Monday, August 4, 2014
Professors Charlie Silver and David Hyman have posted their latest article, "Double, Double Toil and Trouble: Justice-Talk and the Future of Medical Malpractice Litigation," on SSRN. Their article studies the people behind the cases: the lawyers. It examines the market for legal services and how recent economic changes have impacted that market. Here's the abstract:
It’s not easy being a lawyer. “Biglaw” may not be dead (yet), but major firms have dissolved, filed for bankruptcy, and shed partners and practice groups. Small and mid-sized firms and solo practitioners are facing similar challenges. Some of these developments are attributable to the financial crisis and the Great Recession. Others are the result of structural and technological changes affecting the market for legal services — and those changes have revealed new weaknesses in the business forms through which lawyers have traditionally delivered legal services. To most inhabitants of Biglaw, these changes and challenges are unprecedented, but to lawyers who do medical malpractice and personal injury litigation, market turbulence of this sort is old hat. Over the past three decades, there have been dramatic changes in the market (and demand) for such services. Some of these changes are clearly attributable to legislative action, including caps on noneconomic or total damages, and procedural hurdles such as screening panels, certification requirements, and interlocutory appeals of expert witness reports. But, even in states that have not taken such steps, there has been a long-term secular decline in the volume of medical malpractice litigation. Apart from the highly visible public brawl over the merits of damage caps, these developments have attracted little attention. However, the dynamics are clear to those who wish to pay attention to them. In this Article, we explore these trends, highlight the ways in which they have interacted with one another, and then briefly discuss why it is not helpful to analyze these developments in terms of their impact on “access to justice.”

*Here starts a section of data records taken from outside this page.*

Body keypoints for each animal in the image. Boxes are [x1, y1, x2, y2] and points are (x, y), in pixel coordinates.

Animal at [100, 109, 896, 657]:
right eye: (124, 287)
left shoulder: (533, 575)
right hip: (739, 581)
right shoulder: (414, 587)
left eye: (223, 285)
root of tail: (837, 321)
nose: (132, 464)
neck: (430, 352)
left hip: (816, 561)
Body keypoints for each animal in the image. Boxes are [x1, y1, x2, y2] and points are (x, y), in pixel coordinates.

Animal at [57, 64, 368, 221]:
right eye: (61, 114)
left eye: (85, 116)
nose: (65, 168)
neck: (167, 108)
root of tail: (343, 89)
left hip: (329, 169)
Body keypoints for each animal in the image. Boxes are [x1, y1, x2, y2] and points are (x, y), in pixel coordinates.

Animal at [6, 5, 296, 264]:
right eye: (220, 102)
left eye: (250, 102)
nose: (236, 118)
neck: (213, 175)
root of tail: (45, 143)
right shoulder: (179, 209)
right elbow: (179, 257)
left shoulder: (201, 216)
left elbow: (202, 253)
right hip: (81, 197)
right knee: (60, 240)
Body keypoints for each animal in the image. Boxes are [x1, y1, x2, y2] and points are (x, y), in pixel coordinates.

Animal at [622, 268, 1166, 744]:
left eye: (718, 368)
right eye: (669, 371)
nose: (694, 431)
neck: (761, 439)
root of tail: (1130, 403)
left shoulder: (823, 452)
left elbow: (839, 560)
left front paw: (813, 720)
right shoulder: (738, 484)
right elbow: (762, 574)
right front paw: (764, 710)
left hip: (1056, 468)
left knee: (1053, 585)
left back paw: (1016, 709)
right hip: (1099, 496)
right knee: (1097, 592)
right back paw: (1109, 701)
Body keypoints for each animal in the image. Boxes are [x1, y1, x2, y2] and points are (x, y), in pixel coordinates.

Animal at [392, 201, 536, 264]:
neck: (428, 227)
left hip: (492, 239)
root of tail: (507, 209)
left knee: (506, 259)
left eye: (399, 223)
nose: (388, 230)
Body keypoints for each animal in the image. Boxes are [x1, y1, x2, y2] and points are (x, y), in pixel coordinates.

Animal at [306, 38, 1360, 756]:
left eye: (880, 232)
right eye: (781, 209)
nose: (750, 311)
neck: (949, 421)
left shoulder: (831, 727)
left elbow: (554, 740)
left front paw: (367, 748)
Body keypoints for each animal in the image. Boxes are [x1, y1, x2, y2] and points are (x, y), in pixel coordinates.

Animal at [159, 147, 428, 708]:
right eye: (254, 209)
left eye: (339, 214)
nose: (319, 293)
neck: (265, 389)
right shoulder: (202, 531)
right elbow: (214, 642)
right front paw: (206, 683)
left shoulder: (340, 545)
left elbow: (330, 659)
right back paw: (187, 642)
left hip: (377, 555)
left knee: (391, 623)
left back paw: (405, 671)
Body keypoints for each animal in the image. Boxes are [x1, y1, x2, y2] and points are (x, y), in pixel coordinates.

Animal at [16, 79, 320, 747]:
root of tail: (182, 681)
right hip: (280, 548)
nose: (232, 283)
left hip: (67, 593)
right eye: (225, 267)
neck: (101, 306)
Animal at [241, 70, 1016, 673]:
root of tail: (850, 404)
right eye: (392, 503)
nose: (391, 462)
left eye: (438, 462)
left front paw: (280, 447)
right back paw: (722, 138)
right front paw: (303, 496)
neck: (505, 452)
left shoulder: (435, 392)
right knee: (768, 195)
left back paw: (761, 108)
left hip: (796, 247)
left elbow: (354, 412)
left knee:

Professor Linda Mullenix has posted a new article titled "Designing Compensatory Funds: In Search of First Principles" on SSRN. It takes on several high-profile compensation funds and may have something of interest to say about how GM is designing its own compensation fund. Here's the abstract:
The World Trade Center Victims’ Compensation Fund of 2001 ushered in a new age of fund approaches to resolving claims for mass disasters in the United States. Since then, numerous funds have been created following several mass events injuring large numbers of claimants. The Gulf Coast Claims Facility, created in the immediate aftermath of the BP Deepwater Horizon oil platform explosion, represented a further expansion of fund design and operation. The funds that have been implemented since 2001, including the World Trade Center Fund, have been the object of both praise as well as criticism. Notably, all these funds have been designed and implemented after the events giving rise to a universe of mass claimants. This article suggests that the policy recommendations for future fund design largely fail to address antecedent threshold questions about the nature of the events giving rise to possible recourse to a fund for compensation of claims. Although such compensation funds have been intended to provide an alternative to the tort compensation system and to operate largely outside the purview of the judicial system, instead most fund designs have relied on tort notions of corrective justice that mimic the tort system. However, many funds have in practice entailed mixed theories of corrective and distributive justice, confusing the purpose, utility, and goals of such funds. This article asks fundamental questions about the goals of such funds and whether and to what extent disaster compensation funds comport with theories of justice. It suggests that certain types of mass disaster events ought not to be resolved through fund auspices at all, while only a limited universe of communitarian harms should give rise to such a response. Finally, a communitarian fund designed ex-ante might more fairly be based on theories of distributive justice based on an egalitarian social welfare norm.